Work task:
Resume the passage on neighborhood-level SD and risk for DA, writing on from its last sentence.

Given passage:

In accordance with prior results (Faris & Dunham 1939; Warner et al. 1995; Muntaner et al. 1998; Compton et al. 2007), we found, in Swedish national data after controlling for individual income, financial assistance, employment status and country of birth, a substantial relationship between the experience of neighborhood-level SD and risk for DA. However, this relationship is open to two major causal interpretations. First, the traits that increase risk for DA could also predispose individuals to poor occupational functioning, which would in turn increase the probability of residence in low SES areas with high SD. In this selection model, living in a neighborhood with high SD does not directly impact on risk for DA. Instead, the association arises because of a set of personal attributes that both increase risk for DA and increase selection into high SD environments.

The second possible interpretation of the SD–DA relationship is a causal one. The social environment itself could impact directly on risk for DA through a range of mechanisms including greater drug and crime exposure, an increased sense of helplessness, poorer social support with reduced ties to employed individuals, reduced economic opportunities and more deviant behavior in available peers (Crum et al. 1996; Williams & Latkin, 2007). The potential importance of this SD–DA pathway is supported by meta-analytic results documenting the clustering of DA outcomes in geographical areas (Karriker-Jaffe, 2011).

Provided data:
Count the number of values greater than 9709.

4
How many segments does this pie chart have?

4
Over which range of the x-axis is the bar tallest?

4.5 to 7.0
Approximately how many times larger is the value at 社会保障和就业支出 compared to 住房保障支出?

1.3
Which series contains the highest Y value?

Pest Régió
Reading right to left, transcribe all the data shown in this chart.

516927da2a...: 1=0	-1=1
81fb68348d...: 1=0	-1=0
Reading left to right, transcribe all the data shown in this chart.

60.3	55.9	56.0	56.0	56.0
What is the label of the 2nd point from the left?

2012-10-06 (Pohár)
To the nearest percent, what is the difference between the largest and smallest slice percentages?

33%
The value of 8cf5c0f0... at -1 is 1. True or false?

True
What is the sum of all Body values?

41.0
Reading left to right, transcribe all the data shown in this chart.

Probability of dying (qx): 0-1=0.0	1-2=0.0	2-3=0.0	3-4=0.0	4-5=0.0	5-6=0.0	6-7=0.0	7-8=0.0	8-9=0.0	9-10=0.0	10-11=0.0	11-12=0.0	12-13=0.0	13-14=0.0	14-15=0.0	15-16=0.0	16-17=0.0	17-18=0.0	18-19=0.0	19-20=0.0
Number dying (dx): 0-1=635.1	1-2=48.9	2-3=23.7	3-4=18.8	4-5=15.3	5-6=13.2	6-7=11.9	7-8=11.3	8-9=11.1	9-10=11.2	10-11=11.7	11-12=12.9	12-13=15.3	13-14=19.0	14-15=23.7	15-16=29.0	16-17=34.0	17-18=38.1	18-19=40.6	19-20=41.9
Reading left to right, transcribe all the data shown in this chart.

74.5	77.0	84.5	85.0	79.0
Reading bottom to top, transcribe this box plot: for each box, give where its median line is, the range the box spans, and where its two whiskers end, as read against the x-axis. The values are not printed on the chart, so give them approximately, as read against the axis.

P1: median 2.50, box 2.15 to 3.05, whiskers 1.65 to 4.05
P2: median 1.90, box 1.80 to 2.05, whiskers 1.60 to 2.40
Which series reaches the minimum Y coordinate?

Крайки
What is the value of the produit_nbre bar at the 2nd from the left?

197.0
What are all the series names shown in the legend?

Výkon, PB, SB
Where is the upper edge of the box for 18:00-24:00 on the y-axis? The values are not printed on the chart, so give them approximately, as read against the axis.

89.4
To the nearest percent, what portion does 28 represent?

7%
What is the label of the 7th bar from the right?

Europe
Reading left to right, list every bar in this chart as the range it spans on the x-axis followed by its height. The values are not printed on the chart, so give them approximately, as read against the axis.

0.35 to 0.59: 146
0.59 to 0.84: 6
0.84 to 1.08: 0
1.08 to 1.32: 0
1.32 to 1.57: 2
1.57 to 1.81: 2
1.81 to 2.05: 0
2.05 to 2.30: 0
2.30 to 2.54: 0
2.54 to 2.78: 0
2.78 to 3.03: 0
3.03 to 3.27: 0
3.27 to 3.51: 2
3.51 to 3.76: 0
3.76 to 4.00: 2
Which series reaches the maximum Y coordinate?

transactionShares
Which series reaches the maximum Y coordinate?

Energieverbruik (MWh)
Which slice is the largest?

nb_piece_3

Output of the exercise:
Discriminating between a selection and a causal model for the association between SD and risk for DA is both difficult and important. In this report, we used a combined prospective and familial design to address this issue. As the risk for DA is strongly familial, with contributions from both genetic and shared environmental factors (Cadoret et al. 1986, 1996; Tsuang et al. 1996; Merikangas et al. 1998; van den Bree et al. 1998; Kendler et al. 2000, 2012; Lynskey et al. 2002), relatives of affected individuals will share a substantial range of risk factors for DA. The magnitude of sharing will be greater the closer the familial relationship. If the SD–DA correlation arises from selection, then the association between SD and DA should be lower in pairs of relatives discordant for SD exposure than in the general population because the unexposed relative (the one living in the low SD environment) will share some of the familial risk factors for DA and therefore will have an increased risk for DA. Because of this sharing, these relative pairs should differ less in risk for DA than unrelated individuals who vary to a similar degree in their exposure to SD.

Consistent with prior studies of this topic (Dohrenwend et al. 1992; Sareen et al. 2011), five of our findings provided evidence favoring the causal explanation for the SD–DA association. First, in our three cohorts, when we examined the prospective association between SD and DA in the entire population and in large samples of first cousins, half-siblings and full siblings, we found no evidence for a decline in the association with increasing familial relationships in the 1996 and 2001 cohorts and a very modest decline restricted to full sibling pairs in the 2006 cohort. In each cohort, controlling for a range of measures of individual SES, the member of the sibling pair living in the area with the higher levels of SD had an appreciably greater risk for subsequent DA than the co-sibling who experienced lower levels of neighborhood deprivation.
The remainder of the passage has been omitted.